[PATCH] PCI: Make SR-IOV capable GPU working on the SR-IOV incapable platform

From: Cheng, Collins
Date: Thu May 11 2017 - 22:50:42 EST


Hi Helgaas,

Some AMD GPUs have hardware support for graphics SR-IOV.
If the SR-IOV capable GPU is plugged into the SR-IOV incapable
platform. It would cause a problem on PCI resource allocation in
current Linux kernel.

Therefore in order to allow the PF (Physical Function) device of
SR-IOV capable GPU to work on the SR-IOV incapable platform,
it is required to verify conditions for initializing BAR resources
on AMD SR-IOV capable GPUs.

If the device is an AMD graphics device and it supports
SR-IOV it will require a large amount of resources.
Before calling sriov_init() must ensure that the system
BIOS also supports SR-IOV and that system BIOS has been
able to allocate enough resources.
If the VF BARs are zero then the system BIOS does not
support SR-IOV or it could not allocate the resources
and this platform will not support AMD graphics SR-IOV.
Therefore do not call sriov_init().
If the system BIOS does support SR-IOV then the VF BARs
will be properly initialized to non-zero values.

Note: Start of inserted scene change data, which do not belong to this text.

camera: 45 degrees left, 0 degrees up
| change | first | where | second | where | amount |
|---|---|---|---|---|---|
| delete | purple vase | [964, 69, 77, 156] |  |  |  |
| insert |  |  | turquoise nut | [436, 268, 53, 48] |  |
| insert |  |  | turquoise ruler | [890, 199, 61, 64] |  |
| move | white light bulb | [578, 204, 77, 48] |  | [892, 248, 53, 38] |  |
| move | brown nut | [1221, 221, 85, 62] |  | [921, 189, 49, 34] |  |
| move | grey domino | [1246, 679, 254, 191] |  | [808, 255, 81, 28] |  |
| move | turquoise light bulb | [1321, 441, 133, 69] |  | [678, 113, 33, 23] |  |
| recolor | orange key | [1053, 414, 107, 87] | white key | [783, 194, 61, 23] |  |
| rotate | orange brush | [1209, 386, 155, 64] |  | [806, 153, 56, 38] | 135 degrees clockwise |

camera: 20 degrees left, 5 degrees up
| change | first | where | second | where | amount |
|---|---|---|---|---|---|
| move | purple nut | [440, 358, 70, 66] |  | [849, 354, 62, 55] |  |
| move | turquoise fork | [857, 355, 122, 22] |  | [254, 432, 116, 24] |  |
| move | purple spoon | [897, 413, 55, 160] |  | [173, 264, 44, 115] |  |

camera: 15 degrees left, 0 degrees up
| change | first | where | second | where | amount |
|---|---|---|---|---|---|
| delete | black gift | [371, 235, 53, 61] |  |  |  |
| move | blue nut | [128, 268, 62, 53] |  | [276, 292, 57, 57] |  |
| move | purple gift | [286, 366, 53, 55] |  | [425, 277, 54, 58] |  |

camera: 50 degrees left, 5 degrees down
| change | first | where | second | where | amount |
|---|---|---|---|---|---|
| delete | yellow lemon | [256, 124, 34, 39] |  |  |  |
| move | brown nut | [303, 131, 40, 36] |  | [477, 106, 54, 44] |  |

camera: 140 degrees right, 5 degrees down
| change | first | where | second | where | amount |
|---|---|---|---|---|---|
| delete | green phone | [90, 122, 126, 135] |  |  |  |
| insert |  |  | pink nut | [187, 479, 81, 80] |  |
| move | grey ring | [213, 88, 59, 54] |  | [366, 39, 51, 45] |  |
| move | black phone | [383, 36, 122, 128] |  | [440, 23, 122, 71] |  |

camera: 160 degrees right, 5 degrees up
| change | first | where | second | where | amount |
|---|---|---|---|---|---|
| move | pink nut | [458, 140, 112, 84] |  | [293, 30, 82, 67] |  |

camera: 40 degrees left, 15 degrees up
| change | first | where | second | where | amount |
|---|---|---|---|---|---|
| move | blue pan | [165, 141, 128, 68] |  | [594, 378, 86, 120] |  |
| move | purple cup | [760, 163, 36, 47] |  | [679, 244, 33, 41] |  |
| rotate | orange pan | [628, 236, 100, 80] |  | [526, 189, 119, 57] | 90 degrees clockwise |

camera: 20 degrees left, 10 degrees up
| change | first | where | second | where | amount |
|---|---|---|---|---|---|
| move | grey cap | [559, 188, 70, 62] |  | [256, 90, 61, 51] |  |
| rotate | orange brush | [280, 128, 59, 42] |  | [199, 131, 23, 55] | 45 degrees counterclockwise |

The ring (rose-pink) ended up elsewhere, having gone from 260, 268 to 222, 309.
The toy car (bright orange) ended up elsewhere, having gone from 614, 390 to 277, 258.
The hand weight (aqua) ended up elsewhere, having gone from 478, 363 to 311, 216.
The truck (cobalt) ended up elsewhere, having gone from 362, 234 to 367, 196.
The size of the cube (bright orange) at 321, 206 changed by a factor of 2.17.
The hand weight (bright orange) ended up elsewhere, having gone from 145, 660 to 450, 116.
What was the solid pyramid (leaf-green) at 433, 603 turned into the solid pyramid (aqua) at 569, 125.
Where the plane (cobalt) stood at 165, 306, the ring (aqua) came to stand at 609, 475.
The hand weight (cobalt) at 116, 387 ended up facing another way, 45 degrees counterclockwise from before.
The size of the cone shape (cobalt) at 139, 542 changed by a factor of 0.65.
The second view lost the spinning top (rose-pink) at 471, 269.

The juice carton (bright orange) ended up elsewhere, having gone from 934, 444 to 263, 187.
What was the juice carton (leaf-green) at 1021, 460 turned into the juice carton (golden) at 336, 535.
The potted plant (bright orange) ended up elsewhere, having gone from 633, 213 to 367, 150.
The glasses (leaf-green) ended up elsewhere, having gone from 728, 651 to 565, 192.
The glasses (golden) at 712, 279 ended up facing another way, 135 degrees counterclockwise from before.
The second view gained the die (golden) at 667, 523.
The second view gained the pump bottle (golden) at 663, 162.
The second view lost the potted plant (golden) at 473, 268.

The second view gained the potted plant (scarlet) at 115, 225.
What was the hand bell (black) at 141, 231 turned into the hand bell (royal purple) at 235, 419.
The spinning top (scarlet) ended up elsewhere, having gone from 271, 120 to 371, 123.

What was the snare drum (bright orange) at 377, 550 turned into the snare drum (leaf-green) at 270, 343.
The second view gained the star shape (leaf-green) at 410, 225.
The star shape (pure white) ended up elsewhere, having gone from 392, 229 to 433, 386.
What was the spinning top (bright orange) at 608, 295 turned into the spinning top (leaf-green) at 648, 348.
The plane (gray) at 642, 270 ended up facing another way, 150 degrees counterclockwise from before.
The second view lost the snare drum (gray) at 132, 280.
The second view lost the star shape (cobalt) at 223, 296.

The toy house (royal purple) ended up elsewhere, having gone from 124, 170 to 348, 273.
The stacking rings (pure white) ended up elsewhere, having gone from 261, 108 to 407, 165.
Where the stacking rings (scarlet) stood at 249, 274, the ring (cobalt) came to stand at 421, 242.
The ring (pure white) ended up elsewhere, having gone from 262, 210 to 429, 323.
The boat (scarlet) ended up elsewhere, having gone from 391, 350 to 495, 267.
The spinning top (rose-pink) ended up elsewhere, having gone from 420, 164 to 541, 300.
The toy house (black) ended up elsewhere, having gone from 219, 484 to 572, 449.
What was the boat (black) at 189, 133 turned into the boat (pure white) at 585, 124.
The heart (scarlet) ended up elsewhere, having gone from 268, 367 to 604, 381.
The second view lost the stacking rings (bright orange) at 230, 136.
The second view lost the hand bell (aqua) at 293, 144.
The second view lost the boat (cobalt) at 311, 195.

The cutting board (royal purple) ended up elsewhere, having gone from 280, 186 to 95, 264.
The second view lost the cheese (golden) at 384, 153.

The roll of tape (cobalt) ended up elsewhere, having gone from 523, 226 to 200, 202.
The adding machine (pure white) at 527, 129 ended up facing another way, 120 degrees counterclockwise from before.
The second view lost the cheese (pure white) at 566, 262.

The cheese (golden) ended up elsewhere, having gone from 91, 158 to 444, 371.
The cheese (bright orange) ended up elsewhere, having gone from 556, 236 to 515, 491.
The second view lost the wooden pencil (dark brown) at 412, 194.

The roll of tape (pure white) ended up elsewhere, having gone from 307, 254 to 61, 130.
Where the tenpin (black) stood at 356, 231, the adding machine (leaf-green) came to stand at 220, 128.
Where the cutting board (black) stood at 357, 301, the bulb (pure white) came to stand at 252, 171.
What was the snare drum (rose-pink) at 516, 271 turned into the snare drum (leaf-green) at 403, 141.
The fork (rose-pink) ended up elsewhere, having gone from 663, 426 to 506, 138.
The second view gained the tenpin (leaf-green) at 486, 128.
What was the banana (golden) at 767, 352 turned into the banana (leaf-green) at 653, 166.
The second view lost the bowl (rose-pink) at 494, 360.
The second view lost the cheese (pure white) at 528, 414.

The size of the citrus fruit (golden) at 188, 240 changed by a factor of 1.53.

Below is the patch against to Kernel 4.8 & 4.9. Please review.

I checked the drivers/pci/quirks.c, it looks the workarounds/fixes in
quirks.c are for specific devices and one or more device ID are defined
for the specific devices. However my patch is for all AMD SR-IOV
capable GPUs, that includes all existing and future AMD server GPUs.
So it doesn't seem like a good fit to put the fix in quirks.c.



Signed-off-by: Collins Cheng <collins.cheng@xxxxxxx>
---
drivers/pci/iov.c | 63 ++++++++++++++++++++++++++++++++++++++++++++++++++++---
1 file changed, 60 insertions(+), 3 deletions(-)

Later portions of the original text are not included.